Natürlich werden wir heute kein weiteres Wort darüber verlieren, aber in der zweiten Wochenhälfte erscheint „GRM“, der neue Roman von Sibylle Berg, ein Hammer, aber egal jetzt, aber an einer Stelle (unter anderem an einer Stelle) geht es darum, wie wichtig sich der Mensch im Internet fühlt und wie unangenehm es dann wieder für ihn hier draußen ist. Da er sich draußen weit weniger wichtig fühlt, zumindest weit weniger beachtet in seiner Wichtigkeit. „Und draußen“, schreibt Sibylle Berg an dieser Stelle (auf Seite 210, einer sonderbaren Stelle, aber ansonsten wird hier rein gar nichts verraten), „wenn man dann rumläuft in Zeitlupe mit seinem frierenden Körper, da bekommt man keinen Respekt für sein wichtiges Sein.“

Wer kennt schon Twitter?

Das ist eine glänzende Beobachtung (weiß Gott nicht die einzige in „GRM“, aber nun ist wirklich Schluss damit). Nicht nur weil es einen Zugang zu diesem seltsamen Ton eröffnet, der herrscht, sobald man Gespräche, na ja, Äußerungen im Internet mitliest. Teils mit Aplomb, teils ironisch vorgetragen, werden sie im Netz u. U. immens stark wahrgenommen, jedenfalls von mehr Menschen als beim traditionellen Kneipenblabla und Premierenplauderiplaudera am Samstagabend. Auf Twitter zum Beispiel.

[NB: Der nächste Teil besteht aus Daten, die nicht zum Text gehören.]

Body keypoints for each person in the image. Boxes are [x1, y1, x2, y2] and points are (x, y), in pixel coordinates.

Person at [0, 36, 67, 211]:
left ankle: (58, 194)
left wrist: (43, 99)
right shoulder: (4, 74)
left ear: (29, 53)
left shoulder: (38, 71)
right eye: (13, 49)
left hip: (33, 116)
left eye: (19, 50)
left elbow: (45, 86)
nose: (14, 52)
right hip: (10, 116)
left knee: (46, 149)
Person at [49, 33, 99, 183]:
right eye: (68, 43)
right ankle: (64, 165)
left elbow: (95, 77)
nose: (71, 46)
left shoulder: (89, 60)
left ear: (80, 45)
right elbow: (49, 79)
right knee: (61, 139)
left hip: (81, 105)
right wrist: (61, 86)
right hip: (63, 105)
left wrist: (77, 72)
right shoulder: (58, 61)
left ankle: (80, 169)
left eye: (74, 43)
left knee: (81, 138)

Ein Versuch, draußen über Twitter zu sprechen, scheiterte indessen gerade erneut daran, dass die Alten am Tisch Twitter nicht näher kannten, mit den Schultern zuckten und den ersten Spargel anschnitten. Hinzu kam, dass auch die Jungen am Tisch Twitter nicht näher kannten, mit den Schultern zuckten und den ersten Spargel fotografierten, um ihn auf Snapchat zu veröffentlichen. Bilder sind ungeistreich, aber der Satz „Habe ich heute schon gesagt, dass die AfD doof ist“, bei allem Verständnis auch.

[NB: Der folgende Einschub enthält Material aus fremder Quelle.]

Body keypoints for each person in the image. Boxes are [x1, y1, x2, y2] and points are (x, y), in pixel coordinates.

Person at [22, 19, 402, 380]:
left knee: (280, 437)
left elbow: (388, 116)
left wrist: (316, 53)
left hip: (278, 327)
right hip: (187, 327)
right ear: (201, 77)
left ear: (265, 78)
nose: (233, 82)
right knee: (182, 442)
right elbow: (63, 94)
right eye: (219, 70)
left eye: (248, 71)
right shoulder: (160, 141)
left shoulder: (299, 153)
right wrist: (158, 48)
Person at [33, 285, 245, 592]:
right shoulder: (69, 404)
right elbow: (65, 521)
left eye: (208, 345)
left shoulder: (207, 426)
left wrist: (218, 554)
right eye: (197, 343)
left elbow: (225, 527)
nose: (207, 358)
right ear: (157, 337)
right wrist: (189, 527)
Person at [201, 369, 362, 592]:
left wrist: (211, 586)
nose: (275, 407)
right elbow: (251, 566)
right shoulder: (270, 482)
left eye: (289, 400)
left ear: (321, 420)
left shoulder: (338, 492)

Noch interessanter an Sibylle Bergs Satz (wie gesagt, aus ihrem in der zweiten Wochenhälfte erscheinenden neuen Roman „GRM“) ist die Beobachtung, wie langsam draußen alles geht und wie man sich dabei ständig und bei diverser Witterung durch die Gegend schleppen muss. Selbst bei schlapper Internetverbindung geht es draußen langsamer, und für viele, einige, ein paar Dinge reicht der Rechner ohne Netz.

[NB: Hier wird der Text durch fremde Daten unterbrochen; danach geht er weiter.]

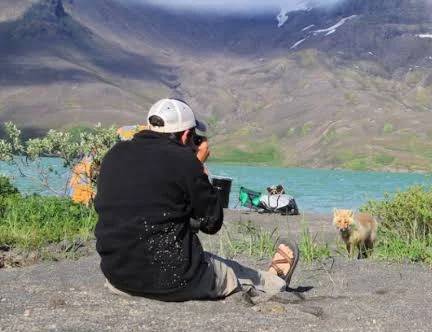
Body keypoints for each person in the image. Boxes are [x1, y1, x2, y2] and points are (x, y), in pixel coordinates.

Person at [93, 98, 299, 302]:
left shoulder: (115, 154)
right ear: (185, 135)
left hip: (118, 278)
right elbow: (212, 222)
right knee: (235, 273)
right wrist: (197, 166)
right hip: (174, 281)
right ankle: (274, 281)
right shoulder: (185, 162)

Man kann an der Heizung sitzen und trotzdem feststellen, wie das Wetter ist, falls man nachher draußen noch etwas zu tun hat. Dass muss aber etwas verdammt Wichtiges sein. Man kann Ein-Personen-Kartenspiele spielen, die man draußen alleine deshalb nicht spielen könnte, weil schon das Hinlegen der Karten eine Herausforderung wäre (und: welcher Karten?). Man kann ständig alles neu schreiben. Oder etwas entfernen, und dann passt es genau. So dass man gleich weiterlesen kann. Das erwähnte Buch, einen roten Ziegelstein, an der Heizung, jetzt ganz ohne Computer.